Text shown —
In my post of yesterday (#69) I thought I made it clear that, regarding the Wahlberg case, I could not see from the reports any evidence to support the faculty member's actions. I did not comment on what the police did. The previous posts about the Wahlberg case served to open up a more general discussion of the problems that exist in our society regarding defending rights versus responding to risk.

I do not pretend to have comprehensive knowledge of the laws regarding such terms as probable cause and reasonable suspicion. However, I suspect that these terms are directed mostly at what must guide the actions of law enforcement and other agencies with legal authority.

Some civilians, who, because of the statutes governing their professional behavior (as in my case as a mental health professional), are expected to balance rights to privacy (confidentiality) against the potential risk to others (as in the cases of child abuse and serious threats of violence). The lawmakers have decided that certain professionals must exercise judgment and assess to the best of their abilities the degree of danger that may exist or harm that has been done. When reports regarding these types of issues are submitted it is then up to law enforcement or agencies with legal authority to determine, under their legal guidelines as to what actions, if any, to take.

In the Wahlberg case I would think (given my limited legal knowledge) that the issues of probable cause and reasonable suspicion are more relevant to what law enforcement did than the actions of the faculty member (which we all seem to agree were unwarranted). Whether Wahlberg has a case against her in civil court is beyond my scope.

The point of my post was not to review the Wahlberg case, but to point out that the lawmakers have determined that there is a balance between rights and risk, and it has been difficult for them to create clarity about this in many circumstances.

Written task — From the post on the Wahlberg case, extract the part that opens with the words containing "The point of" and closes with "in many circumstances.", copying it exactly.

Available data —
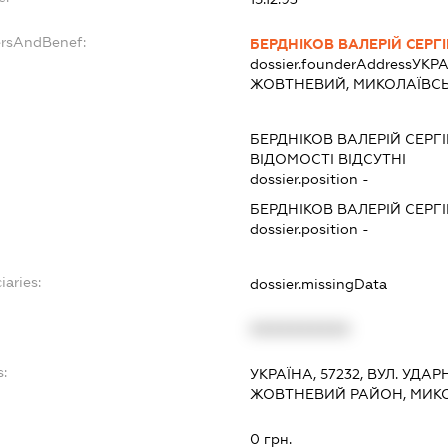
ersAndBenef:
БЕРДНІКОВ ВАЛЕРІЙ СЕРГ
dossier.founderAddress
УКРА
ЖОВТНЕВИЙ, МИКОЛАЇВС
БЕРДНІКОВ ВАЛЕРІЙ СЕРГ
ВІДОМОСТІ ВІДСУТНІ
dossier.position -
БЕРДНІКОВ ВАЛЕРІЙ СЕРГ
dossier.position -
iaries:
dossier.missingData
XXXXXXXXXX
s:
УКРАЇНА, 57232, ВУЛ. УДА
ЖОВТНЕВИЙ РАЙОН, МИК
:
0 грн.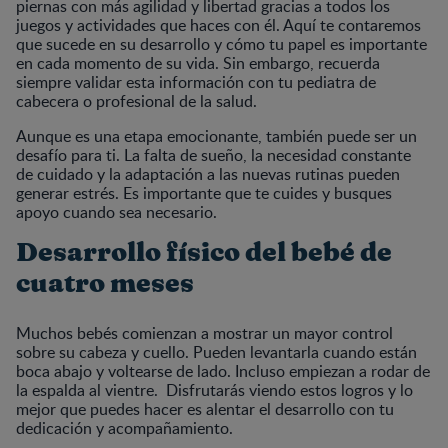
piernas con más agilidad y libertad gracias a todos los
juegos y actividades que haces con él. Aquí te contaremos
que sucede en su desarrollo y cómo tu papel es importante
en cada momento de su vida. Sin embargo, recuerda
siempre validar esta información con tu pediatra de
cabecera o profesional de la salud.
Aunque es una etapa emocionante, también puede ser un
desafío para ti. La falta de sueño, la necesidad constante
de cuidado y la adaptación a las nuevas rutinas pueden
generar estrés. Es importante que te cuides y busques
apoyo cuando sea necesario.
Desarrollo físico del bebé de
cuatro meses
Muchos bebés comienzan a mostrar un mayor control
sobre su cabeza y cuello. Pueden levantarla cuando están
boca abajo y voltearse de lado. Incluso empiezan a rodar de
la espalda al vientre. Disfrutarás viendo estos logros y lo
mejor que puedes hacer es alentar el desarrollo con tu
dedicación y acompañamiento.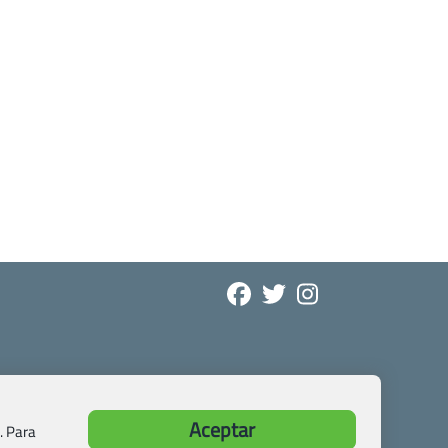
Aceptar
. Para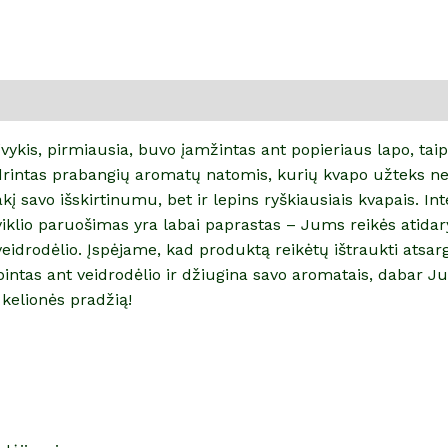
s įvykis, pirmiausia, buvo įamžintas ant popieriaus lapo, ta
odrintas prabangių aromatų natomis, kurių kvapo užteks net 
akį savo išskirtinumu, bet ir lepins ryškiausiais kvapais. 
iklio paruošimas yra labai paprastas – Jums reikės atidary
veidrodėlio. Įspėjame, kad produktą reikėtų ištraukti atsarg
abintas ant veidrodėlio ir džiugina savo aromatais, dabar Jum
kelionės pradžią!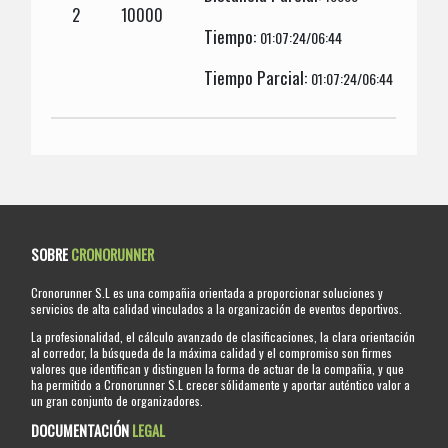
2
10000
Tiempo:
01:07:24/06:44
Tiempo Parcial:
01:07:24/06:44
SOBRE
CRONORUNNER
Cronorunner S.L es una compañia orientada a proporcionar soluciones y
servicios de alta calidad vinculados a la organización de eventos deportivos.
La profesionalidad, el cálculo avanzado de clasificaciones, la clara orientación
al corredor, la búsqueda de la máxima calidad y el compromiso son firmes
valores que identifican y distinguen la forma de actuar de la compañia, y que
ha permitido a Cronorunner S.L crecer sólidamente y aportar auténtico valor a
un gran conjunto de organizadores.
DOCUMENTACIÓN
LEGAL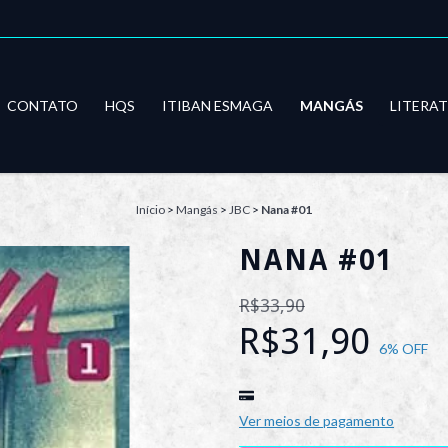
CONTATO
HQS
ITIBAN ESMAGA
MANGÁS
LITERA
Início
>
Mangás
>
JBC
>
Nana #01
NANA #01
R$33,90
R$31,90
6
% OFF
Ver meios de pagamento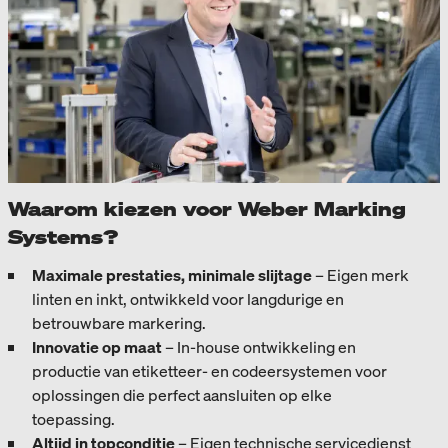
Waarom kiezen voor Weber Marking
Systems?
Maximale prestaties, minimale slijtage
– Eigen merk
linten en inkt, ontwikkeld voor langdurige en
betrouwbare markering.
Innovatie op maat
– In-house ontwikkeling en
productie van etiketteer- en codeersystemen voor
oplossingen die perfect aansluiten op elke
toepassing.
Altijd in topconditie
– Eigen technische servicedienst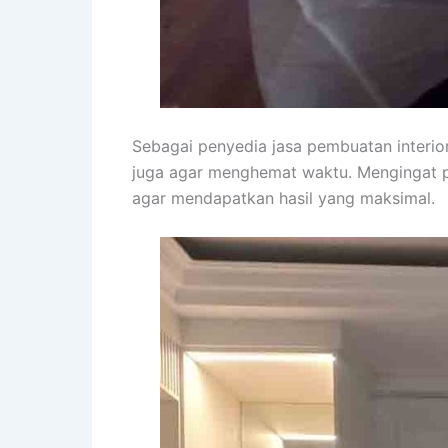
Sebagai penyedia jasa pembuatan interi
juga agar menghemat waktu. Mengingat p
agar mendapatkan hasil yang maksimal.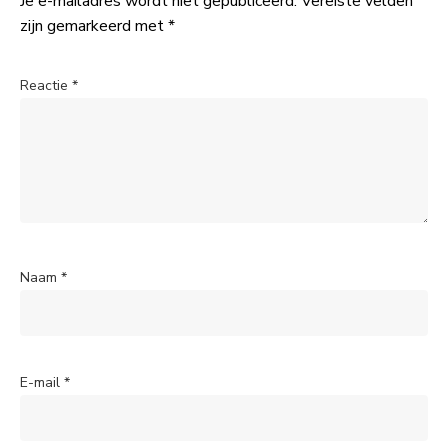
Je e-mailadres wordt niet gepubliceerd.
Vereiste velden
zijn gemarkeerd met
*
Reactie
*
Naam
*
E-mail
*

Completed task —
The point of my post was not to review the Wahlberg case, but to point out that the lawmakers have determined that there is a balance between rights and risk, and it has been difficult for them to create clarity about this in many circumstances.